Description of the task = Copy each line below holding "beige".

Records for processing =
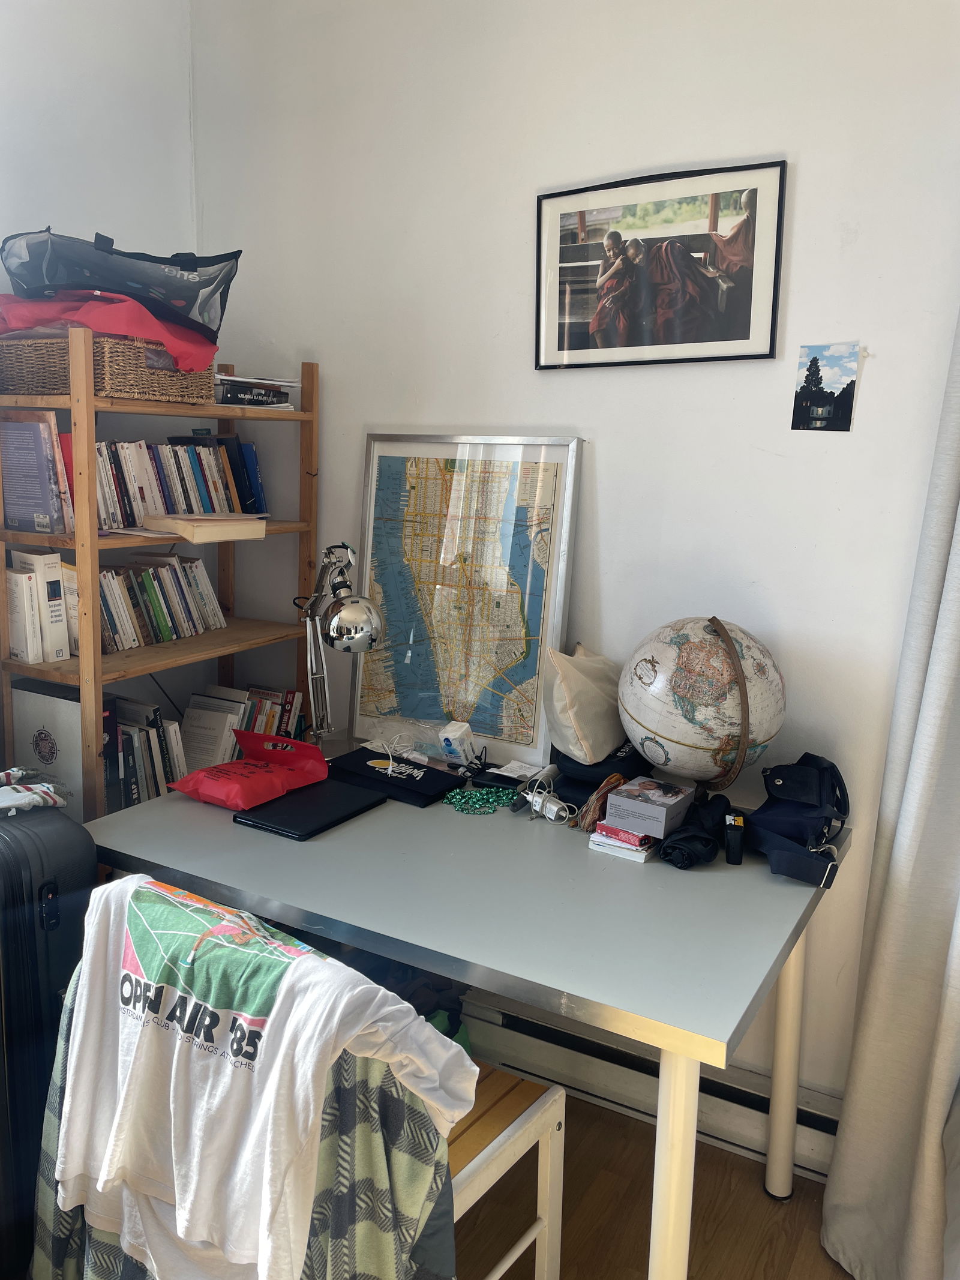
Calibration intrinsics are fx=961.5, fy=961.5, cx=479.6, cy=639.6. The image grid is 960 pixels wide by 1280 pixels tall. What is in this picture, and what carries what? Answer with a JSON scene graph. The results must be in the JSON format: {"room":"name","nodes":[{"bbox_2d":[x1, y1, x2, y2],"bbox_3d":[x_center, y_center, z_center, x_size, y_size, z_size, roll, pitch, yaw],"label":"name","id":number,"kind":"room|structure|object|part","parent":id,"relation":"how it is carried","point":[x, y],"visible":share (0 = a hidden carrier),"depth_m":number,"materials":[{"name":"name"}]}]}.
{"room":"office","nodes":[
{"label":"office","id":0,"kind":"room"},
{"bbox_2d":[0,0,200,781],"bbox_3d":[-1.775,-0.238,1.250,0.174,2.978,3.734,8,13,29],"label":"left wall","id":1,"kind":"structure","parent":0,"point":[98,200],"depth_m":2.39,"materials":[{"name":"white paint"}]},
{"bbox_2d":[190,0,959,1132],"bbox_3d":[0.727,-0.289,2.011,3.555,2.931,0.172,8,13,29],"label":"back wall","id":2,"kind":"structure","parent":0,"point":[671,143],"depth_m":2.12,"materials":[{"name":"white paint"}]},
{"bbox_2d":[460,991,841,1185],"bbox_3d":[0.382,1.045,2.278,1.660,0.164,0.072,8,13,29],"label":"baseboard heater","id":3,"kind":"object","parent":2,"relation":"attached to","point":[797,1147],"visible":0.53,"depth_m":2.25,"materials":[{"name":"white metal"}]},
{"bbox_2d":[535,157,789,370],"bbox_3d":[0.366,-0.787,2.068,0.522,0.388,0.022,8,13,29],"label":"framed picture","id":4,"kind":"object","parent":2,"relation":"attached to","point":[750,305],"visible":0.99,"depth_m":2.05,"materials":[{"name":"black"}]},
{"bbox_2d":[790,341,860,431],"bbox_3d":[0.696,-0.504,1.941,0.115,0.166,0.011,8,13,29],"label":"picture","id":5,"kind":"object","parent":2,"relation":"attached to","point":[840,377],"visible":0.99,"depth_m":1.94,"materials":[{"name":"black"}]},
{"bbox_2d":[820,306,959,1279],"bbox_3d":[1.033,-0.088,1.540,0.717,2.757,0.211,8,13,29],"label":"curtain","id":6,"kind":"object","parent":2,"relation":"attached to","point":[953,611],"visible":1,"depth_m":1.80,"materials":[{"name":"grey fabric"}]},
{"bbox_2d":[454,1084,856,1279],"bbox_3d":[-0.482,1.491,0.641,3.833,0.102,3.991,8,13,29],"label":"floor","id":7,"kind":"structure","parent":0,"point":[745,1171],"depth_m":1.99,"materials":[{"name":"brown wood"}]},
{"bbox_2d":[0,799,94,1279],"bbox_3d":[-0.961,0.726,1.781,0.428,0.910,0.348,8,13,29],"label":"suitcase","id":8,"kind":"object","parent":7,"relation":"on","point":[69,918],"visible":0.84,"depth_m":1.68,"materials":[{"name":"black plastic"}]},
{"bbox_2d":[0,765,67,816],"bbox_3d":[-0.970,0.290,1.833,0.318,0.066,0.249,-5,13,-31],"label":"patterned cloth","id":9,"kind":"object","parent":8,"relation":"on","point":[56,800],"visible":0.97,"depth_m":1.84,"materials":[{"name":"fabric"}]},
{"bbox_2d":[0,336,321,824],"bbox_3d":[-0.793,0.159,2.457,0.344,1.743,0.738,8,13,29],"label":"bookshelf","id":10,"kind":"object","parent":7,"relation":"on","point":[93,541],"visible":0.48,"depth_m":2.21,"materials":[{"name":"brown wood"}]},
{"bbox_2d":[4,565,42,663],"bbox_3d":[-1.055,-0.060,2.179,0.139,0.204,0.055,8,13,29],"label":"white book","id":11,"kind":"object","parent":10,"relation":"on","point":[17,652],"visible":0.98,"depth_m":2.14,"materials":[{"name":"white paper"}]},
{"bbox_2d":[0,411,72,532],"bbox_3d":[-1.020,-0.381,2.192,0.194,0.257,0.119,8,13,29],"label":"book","id":12,"kind":"object","parent":10,"relation":"in","point":[41,512],"visible":0.93,"depth_m":2.15,"materials":[{"name":"purple paper"}]},
{"bbox_2d":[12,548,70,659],"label":"white book","id":13,"kind":"object","parent":10,"relation":"on","point":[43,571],"visible":0.88,"depth_m":2.15,"materials":[{"name":"white paper"}]},
{"bbox_2d":[9,676,85,815],"bbox_3d":[-0.974,0.283,2.226,0.236,0.356,0.088,8,13,29],"label":"box","id":14,"kind":"object","parent":10,"relation":"in","point":[41,700],"visible":0.57,"depth_m":2.19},
{"bbox_2d":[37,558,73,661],"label":"white book","id":15,"kind":"object","parent":10,"relation":"on","point":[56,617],"visible":0.63,"depth_m":2.16,"materials":[{"name":"white paper"}]},
{"bbox_2d":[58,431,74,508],"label":"red book","id":16,"kind":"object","parent":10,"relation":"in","point":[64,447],"visible":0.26,"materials":[{"name":"red paper"}]},
{"bbox_2d":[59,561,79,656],"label":"book","id":17,"kind":"object","parent":10,"relation":"in","point":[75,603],"visible":0.43,"depth_m":2.21,"materials":[{"name":"white paper"}]},
{"bbox_2d":[0,332,215,402],"bbox_3d":[-0.865,-0.618,2.232,0.359,0.123,0.368,8,13,29],"label":"wicker basket","id":18,"kind":"object","parent":10,"relation":"on","point":[122,388],"visible":0.72,"depth_m":2.08,"materials":[{"name":"brown wicker"}]},
{"bbox_2d":[0,287,216,373],"bbox_3d":[-0.841,-0.696,2.173,0.457,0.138,0.432,-2,11,-17],"label":"red cloth","id":19,"kind":"object","parent":18,"relation":"on","point":[90,321],"visible":0.57,"depth_m":2.03,"materials":[{"name":"red fabric"}]},
{"bbox_2d":[0,228,241,336],"bbox_3d":[-0.813,-0.799,2.162,0.535,0.192,0.379,-2,11,-15],"label":"black bag","id":20,"kind":"object","parent":19,"relation":"on","point":[156,261],"visible":0.81,"depth_m":2.04,"materials":[{"name":"black plastic"}]},
{"bbox_2d":[101,693,186,811],"bbox_3d":[-0.882,0.285,2.386,0.206,0.276,0.275,8,13,29],"label":"row of books","id":21,"kind":"object","parent":10,"relation":"in","point":[125,733],"visible":0.46,"depth_m":2.35,"materials":[{"name":"paper"}]},
{"bbox_2d":[98,552,226,652],"bbox_3d":[-0.850,-0.104,2.424,0.159,0.186,0.431,8,13,29],"label":"book row","id":22,"kind":"object","parent":10,"relation":"on","point":[149,595],"visible":0.75,"depth_m":2.39,"materials":[{"name":"paper"}]},
{"bbox_2d":[95,436,259,529],"bbox_3d":[-0.824,-0.401,2.416,0.178,0.206,0.586,8,13,29],"label":"book row","id":23,"kind":"object","parent":10,"relation":"in","point":[207,509],"visible":0.6,"depth_m":2.37,"materials":[{"name":"paper"}]},
{"bbox_2d":[139,511,267,542],"bbox_3d":[-0.674,-0.278,2.341,0.204,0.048,0.234,8,13,29],"label":"book","id":24,"kind":"object","parent":10,"relation":"on","point":[185,525],"visible":0.99,"depth_m":2.27,"materials":[{"name":"beige paper"}]},
{"bbox_2d":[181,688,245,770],"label":"book","id":25,"kind":"object","parent":10,"relation":"in","point":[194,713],"visible":0.69,"depth_m":2.57,"materials":[{"name":"white paper"}]},
{"bbox_2d":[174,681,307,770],"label":"row of books","id":26,"kind":"object","parent":10,"relation":"in","point":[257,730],"visible":0.39,"depth_m":2.60,"materials":[{"name":"paper"}]},
{"bbox_2d":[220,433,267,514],"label":"blue book","id":27,"kind":"object","parent":10,"relation":"in","point":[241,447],"visible":0.62,"depth_m":2.61,"materials":[{"name":"blue paper"}]},
{"bbox_2d":[211,374,298,407],"bbox_3d":[-0.628,-0.656,2.569,0.246,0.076,0.259,8,13,29],"label":"book stack","id":28,"kind":"object","parent":10,"relation":"on","point":[236,396],"visible":0.69,"depth_m":2.49,"materials":[{"name":"paper"}]},
{"bbox_2d":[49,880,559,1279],"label":"chair","id":29,"kind":"object","parent":7,"relation":"on","point":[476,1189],"visible":0.36,"depth_m":1.53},
{"bbox_2d":[24,961,457,1279],"bbox_3d":[-0.366,0.737,1.414,0.675,0.638,0.335,8,13,29],"label":"patterned shirt","id":30,"kind":"object","parent":29,"relation":"on","point":[45,1157],"visible":0.36,"depth_m":1.28,"materials":[{"name":"fabric"}]},
{"bbox_2d":[55,873,475,1279],"bbox_3d":[-0.332,0.618,1.348,0.631,0.449,0.230,8,13,29],"label":"white t-shirt","id":31,"kind":"object","parent":30,"relation":"on","point":[272,1012],"visible":0.97,"depth_m":1.29,"materials":[{"name":"white fabric"}]},
{"bbox_2d":[87,749,843,1279],"bbox_3d":[-0.057,0.783,2.057,1.429,0.767,0.852,8,13,29],"label":"desk","id":32,"kind":"object","parent":7,"relation":"on","point":[761,880],"visible":0.8,"depth_m":1.69,"materials":[{"name":"grey laminate"}]},
{"bbox_2d":[168,729,331,808],"bbox_3d":[-0.512,0.278,2.183,0.212,0.134,0.325,11,14,40],"label":"red bag","id":33,"kind":"object","parent":32,"relation":"on","point":[302,746],"visible":0.99,"depth_m":2.17,"materials":[{"name":"red plastic"}]},
{"bbox_2d":[233,778,386,841],"bbox_3d":[-0.365,0.362,2.080,0.195,0.017,0.283,8,13,29],"label":"laptop","id":34,"kind":"object","parent":32,"relation":"on","point":[344,789],"visible":0.99,"depth_m":2.04,"materials":[{"name":"black"}]},
{"bbox_2d":[297,542,386,741],"bbox_3d":[-0.357,0.038,2.336,0.164,0.553,0.433,-5,13,-30],"label":"desk lamp","id":35,"kind":"object","parent":32,"relation":"on","point":[354,614],"visible":0.98,"depth_m":2.23,"materials":[{"name":"silver metal"}]},
{"bbox_2d":[324,747,466,807],"bbox_3d":[-0.197,0.309,2.280,0.329,0.042,0.194,10,14,39],"label":"black pouch","id":36,"kind":"object","parent":32,"relation":"on","point":[391,781],"visible":0.93,"depth_m":2.23,"materials":[{"name":"black fabric"}]},
{"bbox_2d":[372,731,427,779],"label":"charging cable","id":37,"kind":"object","parent":36,"relation":"on","point":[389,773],"visible":0.98,"depth_m":2.28,"materials":[{"name":"white plastic"}]},
{"bbox_2d":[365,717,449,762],"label":"plastic bag","id":38,"kind":"object","parent":32,"relation":"on","point":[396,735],"visible":0.75,"depth_m":2.39,"materials":[{"name":"clear plastic"}]},
{"bbox_2d":[438,720,475,764],"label":"tissue pack","id":39,"kind":"object","parent":32,"relation":"on","point":[449,735],"visible":0.99,"depth_m":2.31,"materials":[{"name":"white plastic"}]},
{"bbox_2d":[348,432,582,766],"bbox_3d":[-0.061,-0.113,2.387,0.581,0.757,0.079,8,13,29],"label":"framed map","id":40,"kind":"object","parent":32,"relation":"on","point":[491,735],"visible":0.95,"depth_m":2.37,"materials":[{"name":"multicoloured paper"}]},
{"bbox_2d":[442,783,523,814],"bbox_3d":[0.007,0.352,2.147,0.181,0.017,0.144,-2,11,-16],"label":"bead necklace","id":41,"kind":"object","parent":32,"relation":"on","point":[460,797],"visible":0.97,"depth_m":2.13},
{"bbox_2d":[469,760,543,793],"bbox_3d":[0.065,0.317,2.246,0.152,0.050,0.121,8,13,29],"label":"black device","id":42,"kind":"object","parent":32,"relation":"on","point":[497,781],"visible":0.94,"depth_m":2.23,"materials":[{"name":"black plastic"}]},
{"bbox_2d":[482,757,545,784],"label":"paper","id":43,"kind":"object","parent":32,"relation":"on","point":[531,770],"visible":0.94,"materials":[{"name":"white paper"}]},
{"bbox_2d":[520,769,574,825],"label":"charger","id":44,"kind":"object","parent":32,"relation":"on","point":[552,816],"visible":0.98,"depth_m":2.06,"materials":[{"name":"white plastic"}]},
{"bbox_2d":[543,642,627,763],"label":"cloth bag","id":45,"kind":"object","parent":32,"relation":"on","point":[602,708],"visible":0.94,"depth_m":2.09,"materials":[{"name":"beige fabric"}]},
{"bbox_2d":[574,772,625,831],"bbox_3d":[0.262,0.340,2.035,0.104,0.095,0.128,8,13,29],"label":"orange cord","id":46,"kind":"object","parent":32,"relation":"on","point":[615,778],"visible":0.83,"depth_m":2.01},
{"bbox_2d":[551,740,651,809],"bbox_3d":[0.286,0.278,2.189,0.213,0.146,0.213,8,13,29],"label":"black bag","id":47,"kind":"object","parent":32,"relation":"on","point":[591,773],"visible":0.47,"depth_m":2.12,"materials":[{"name":"fabric"}]},
{"bbox_2d":[588,827,660,863],"bbox_3d":[0.319,0.398,1.962,0.121,0.022,0.169,8,13,29],"label":"book","id":48,"kind":"object","parent":32,"relation":"on","point":[644,853],"visible":0.43,"depth_m":1.90,"materials":[{"name":"white paper"}]},
{"bbox_2d":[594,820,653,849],"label":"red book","id":49,"kind":"object","parent":48,"relation":"on","point":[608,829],"visible":0.72,"depth_m":1.90,"materials":[{"name":"paper"}]},
{"bbox_2d":[603,777,691,837],"bbox_3d":[0.341,0.334,1.947,0.122,0.059,0.147,8,13,29],"label":"small box","id":50,"kind":"object","parent":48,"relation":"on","point":[626,789],"visible":0.99,"depth_m":1.90,"materials":[{"name":"grey cardboard"}]},
{"bbox_3d":[0.281,0.913,1.454,0.061,0.697,0.067,8,13,29],"label":"desk leg","id":51,"kind":"part","parent":32,"relation":"part of","materials":[{"name":"white metal"}]},
{"bbox_2d":[660,792,733,868],"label":"umbrella","id":52,"kind":"object","parent":32,"relation":"on","point":[687,837],"visible":0.94,"depth_m":1.85,"materials":[{"name":"black fabric"}]},
{"bbox_2d":[615,613,787,790],"bbox_3d":[0.453,0.154,1.992,0.332,0.418,0.322,-1,11,-11],"label":"globe","id":53,"kind":"object","parent":32,"relation":"on","point":[661,730],"visible":0.98,"depth_m":1.88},
{"bbox_2d":[724,810,745,864],"bbox_3d":[0.497,0.389,1.875,0.036,0.088,0.038,8,13,29],"label":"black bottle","id":54,"kind":"object","parent":32,"relation":"on","point":[734,859],"visible":0.99,"depth_m":1.86,"materials":[{"name":"black"}]},
{"bbox_3d":[0.650,0.819,2.042,0.061,0.687,0.062,8,13,29],"label":"table leg","id":55,"kind":"part","parent":32,"relation":"part of","materials":[{"name":"white metal"}]},
{"bbox_2d":[747,751,851,888],"bbox_3d":[0.623,0.333,1.877,0.196,0.183,0.318,8,13,29],"label":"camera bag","id":56,"kind":"object","parent":32,"relation":"on","point":[774,770],"visible":0.95,"depth_m":1.86,"materials":[{"name":"fabric"}]}
]}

Solved problem =
{"bbox_2d":[139,511,267,542],"bbox_3d":[-0.674,-0.278,2.341,0.204,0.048,0.234,8,13,29],"label":"book","id":24,"kind":"object","parent":10,"relation":"on","point":[185,525],"visible":0.99,"depth_m":2.27,"materials":[{"name":"beige paper"}]},
{"bbox_2d":[543,642,627,763],"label":"cloth bag","id":45,"kind":"object","parent":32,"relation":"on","point":[602,708],"visible":0.94,"depth_m":2.09,"materials":[{"name":"beige fabric"}]},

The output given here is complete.